Nationalismus als Systemintegration und soziale Integration

Im Folgenden sollen die Nationalbewegungen und Nationalismen im Europa des 19. Jahrhunderts analysiert werden. Die Nation stellte das Ergebnis mindestens zweier gleichzeitiger historischer Prozesse dar: Systemintegration und soziale Integration. Nationsbildung bedeutete zum einen Systemintegration in ein neues politisches Ordnungsmodell, die Nation bzw. den Nationalstaat. Dieses Modell stand seit der Französischen Revolution bereit: Es legitimierte und organisierte die politische Herrschaft neu. Insofern war die Geschichte der Nationalbewegungen die Geschichte der Rezeption, Aneignung und Abwandlung eines Systemmodells. Erfolgreich konnte diese Systemintegration aber nur dort sein, wo zum anderen die soziale Integration Fortschritte machte. Ein Gewinn an sozialer Zusammengehörigkeit unter dem Leitbild der gemeinsamen Zugehörigkeit zu einer Nation war die Voraussetzung für die Systemintegration in einen Nationalstaat. Die Geschichte der Nationalbewegungen kreiste so betrachtet um mehrere Formen der Integration durch neue nationale Wissensformen, Repräsentation, Demokratie, Vereine und Verbände und nicht zuletzt durch Mythen.

Der Zusammenhang zwischen beiden Formen der Integration, der Systemintegration und der Sozialintegration durch Nationalbewegungen und Nationalismus, soll im Folgenden dargestellt werden.

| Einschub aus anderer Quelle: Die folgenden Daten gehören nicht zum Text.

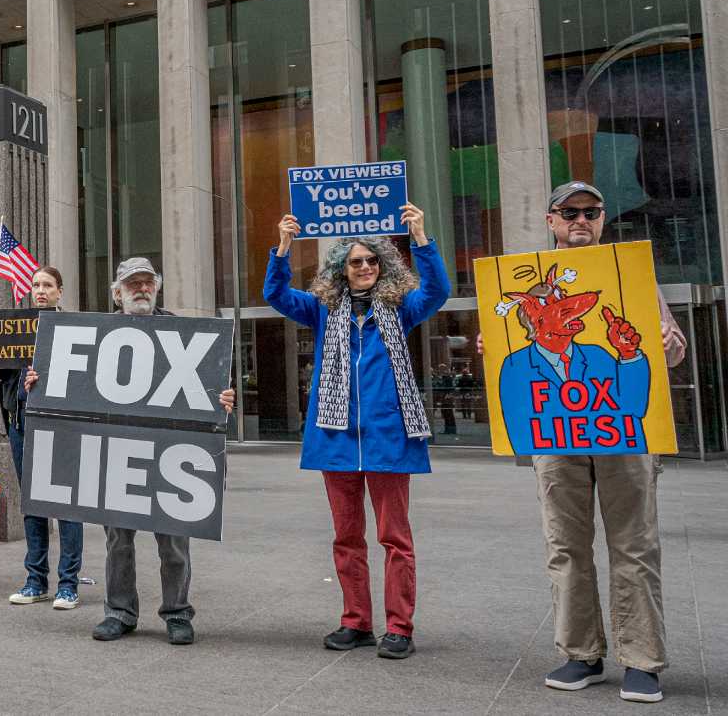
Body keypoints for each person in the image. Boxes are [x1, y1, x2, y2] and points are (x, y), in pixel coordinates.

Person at [499, 181, 686, 704]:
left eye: (591, 211)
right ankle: (580, 653)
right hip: (556, 442)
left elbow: (669, 356)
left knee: (635, 543)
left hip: (623, 437)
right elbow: (508, 371)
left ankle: (642, 659)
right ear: (552, 220)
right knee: (565, 546)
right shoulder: (524, 284)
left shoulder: (633, 278)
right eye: (570, 211)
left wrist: (659, 347)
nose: (581, 219)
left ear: (602, 219)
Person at [265, 204, 449, 660]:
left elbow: (439, 290)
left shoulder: (401, 309)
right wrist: (284, 248)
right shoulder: (323, 311)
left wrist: (421, 238)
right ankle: (356, 622)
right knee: (347, 539)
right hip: (337, 439)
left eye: (371, 261)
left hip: (390, 438)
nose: (364, 267)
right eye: (355, 262)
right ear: (341, 270)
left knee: (395, 540)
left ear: (382, 267)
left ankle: (400, 627)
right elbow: (276, 295)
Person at [26, 258, 235, 646]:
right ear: (116, 292)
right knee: (117, 540)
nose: (141, 288)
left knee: (173, 541)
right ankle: (119, 612)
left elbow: (208, 393)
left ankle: (177, 613)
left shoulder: (185, 332)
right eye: (132, 283)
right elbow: (69, 390)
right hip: (115, 453)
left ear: (157, 287)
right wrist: (39, 382)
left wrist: (222, 399)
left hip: (170, 451)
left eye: (147, 282)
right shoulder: (94, 334)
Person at [0, 266, 85, 610]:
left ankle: (68, 584)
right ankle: (36, 580)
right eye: (35, 285)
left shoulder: (73, 328)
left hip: (61, 427)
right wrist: (13, 377)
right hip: (22, 422)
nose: (40, 290)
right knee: (32, 503)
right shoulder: (16, 329)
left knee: (66, 504)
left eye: (48, 285)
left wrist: (45, 378)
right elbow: (2, 378)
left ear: (60, 292)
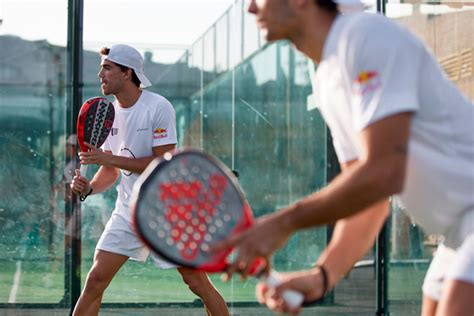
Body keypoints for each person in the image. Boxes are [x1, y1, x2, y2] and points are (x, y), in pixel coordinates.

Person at [214, 0, 474, 315]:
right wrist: (322, 276)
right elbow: (370, 200)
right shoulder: (327, 80)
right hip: (459, 231)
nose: (251, 8)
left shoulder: (366, 35)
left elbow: (383, 173)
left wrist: (283, 223)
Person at [70, 44, 229, 316]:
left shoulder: (158, 107)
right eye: (101, 68)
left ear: (127, 73)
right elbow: (110, 170)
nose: (100, 74)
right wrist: (90, 188)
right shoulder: (108, 113)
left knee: (196, 282)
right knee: (95, 280)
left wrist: (111, 160)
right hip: (127, 211)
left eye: (107, 68)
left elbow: (162, 163)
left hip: (166, 211)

Die ersten beiden Kapitel umreißen die beiden nationalen Funktionsweisen von Identität und Integration. Was ist nationale Identität? Wie geschieht nationale Integration? Das dritte Kapitel untersucht die zeitliche Entstehung der Nationalbewegungen. Wann entstand der moderne Nationalismus? Das vierte Kapitel wendet sich den sozialen Trägerschichten des Nationalismus zu. Wer war national? Wann wurden bestimmte soziale Gruppen national? Welches nationale Selbstverständnis brachten diese sozialen Gruppen mit sich? Wie änderte es sich? Die Nationalisierung der Massen, Gegenstand des fünften Kapitels, umfasste so unterschiedliche Bereiche wie die Wehrpflicht, den Gefallenenkult, Staatsbürgerschaft und das Wahlrecht. Die europäischen Nationalbewegungen änderten ihre Mobilisierungsformen im Laufe des 19. Jahrhunderts gründlich. Der Nationalismus trat jetzt typischerweise in Vereinen auf. Seine radikalste Form war der integrale Nationalismus, der seine Loyalität nur noch dem obersten Wert Nation zuordnete. Abschließend werden die Geschichtsbilder und Mythen der Nationalbewegungen analysiert, wobei neben dem neuen Genre der Nationalgeschichten die Bedeutung von Religion für die Nation zentral war. Der Auserwählungsgedanke und der nationale Messianismus artikulierten zwei Formen der religiösen Aufladung des Nationalismus.